Numlock News: February 16, 2021 • Perseverance, Fluff, Detective Chinatown 3
By Walt Hickey
Google will pay a €1.1 million fine over its hotel rating system in France. Like many companies that make a living rating hotels, restaurants, movies and more, Google pretty much punted their evaluations of hotels in France to a custom, internal algorithm, doling out stars based on a secret proprietary sauce. In France, this is a problem because the standard classification system of Atout France, which is the public tourist board, also relies on a commonly accepted star system and has applied those stars to 7,500 establishments. The hotels — accustomed to one extremely specific star system — got mad at Google for pushing their identical but different system, and the French consumer watchdog agency pounced. Remember, it’s only a five-star rating system if it’s from the Champagne region of France, anywhere else and it’s just sparkling downvotes.
Detective Chinatown 3
The film Detective Chinatown 3 dropped in China this past New Year weekend, and with ticket sales of ¥2.74 billion — or $424 million in its first three days — it’s not only the first time that the Chinese box office broke ¥1 billion a day for three consecutive days, but it also demolished other records, all despite caps of 75 percent capacity attendance at theaters. This translates to 55 million individual tickets. On its opening day, Detective Chinatown 3 made ¥1.05 billion ($163 million), the largest amount of money ever made by a movie in one market on a single day, beating Avengers: Endgame’s $157 million first-day domestic haul.
A new study of 250 species of Himalayan songbirds found that the birds who lived in higher altitudes had fluffier feathers, which helps protect them against the extreme cold at those levels. Birds have to keep their hearts at about 40 degrees Celsius, but the temperatures in their habitats can get down to -10 degrees Celsius. Feathers have an outer part and a fluffy, hidden downy portion closer to the base, and an examination of feathers of 2,000 individual birds found that the higher the elevations the birds lived at, more of the feather tended to be fluffy down rather than straight and tight.
On February 18, NASA’s new Perseverance rover will enter Mars’ atmosphere and attempt an audacious landing on the red planet that involves a rocket-propelled sky crane platform to deliver the rover to the Martian surface. The rover’s mission will involve — in addition to a helicopter to survey the surrounding area, plus a whole suite of instrumentation — a plan to gather soil specimens that will, if all goes well, be returned to Earth in a plan called the Mars Sample Return. Perseverance has 43 sample tubes the size of a cigar, 38 of which will hold bits of Mars’ surface and atmosphere until after 2026, when a Sample Retrieval Lander will be launched with the plan to grab the samples, stow them and bring them back to Earth for study sometime in 2031.

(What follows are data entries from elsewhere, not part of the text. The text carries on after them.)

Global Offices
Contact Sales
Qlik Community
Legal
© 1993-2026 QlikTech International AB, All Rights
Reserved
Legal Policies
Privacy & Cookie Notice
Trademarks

Rising housing costs are contagious, as people who live in areas with extremely high housing costs who decide to move out to places with lower housing costs in doing so increase the housing costs in the area to which they move. This is a point of contention in many states in the American West, as the pandemic and opportunities for remote work push many from the pricey markets in California to lovely cities like Boise, Denver and Austin. According to a Redfin study, the average budget for an out-of-town home buyer moving to Boise is $738,000, which is 50 percent higher than the average $494,000 budget of a local. That asymmetry is also seen in Nashville (50 percent higher budget for out-of-town buyers), Austin (32 percent), Denver (26 percent) and Phoenix (23 percent). Gosh, I know it’s impossible to conceive, but if only there were some sort of way that cities could add to their housing, like some sort of way to “build new houses” or “change the zoning to increase residential density by allowing multi-family homes” or some arcane magic like that.

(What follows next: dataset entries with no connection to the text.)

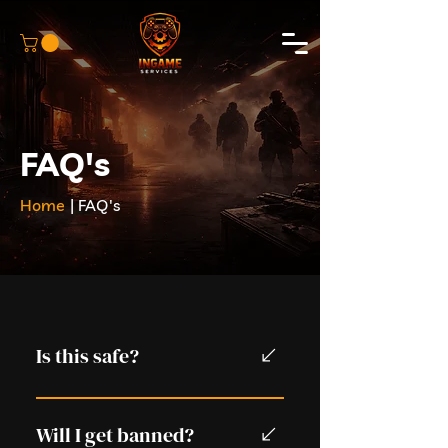
FAQ's
Home
| FAQ's
Is this safe?
Yes. We use private bot lobbies
and do not require account
Will I get banned?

Roughly 50 plants are responsible for processing 98 percent of the cattle in the United States, and those 50 plants are predominately owned by just four companies — Tyson Foods, JBS SA, Cargill and National Beef Packing Co. — that collectively control 73 percent of the market. This consolidation can sometimes be good for consumers — the economies of scale keep prices down — but as seen last year, consolidation is a serious structural problem that can have ramifications across the industry. The closure of just 12 plants last April shut down 25 percent of American pork processing and 10 percent of beef processing. The reason for the consolidation is in part due to the Wholesome Meat Act of 1967, which added considerable red tape in the interest of meat safety but squeezed little guys out of the market, with the 9,267 livestock slaughterhouses in 1967 down 70 percent since.
A new study published in the Proceedings of the National Academy of Sciences used satellite imagery to analyze the soil quality of hundreds of millions of acres of the Corn Belt in the Midwest, and argues that the USDA has significantly underestimated farmland erosion. The paper argues that close to a third of the Corn Belt, or 100 million acres, has no remaining A-horizon soil which is the top bit of soil that has lots of organic matter in it. The estimated impact of this degradation of soil quality is corn and soybean yields have been reduced by 6 percent, and an estimated 1.5 petagrams of carbon has been stripped out of the soil by erosion caused by conventional agricultural practices.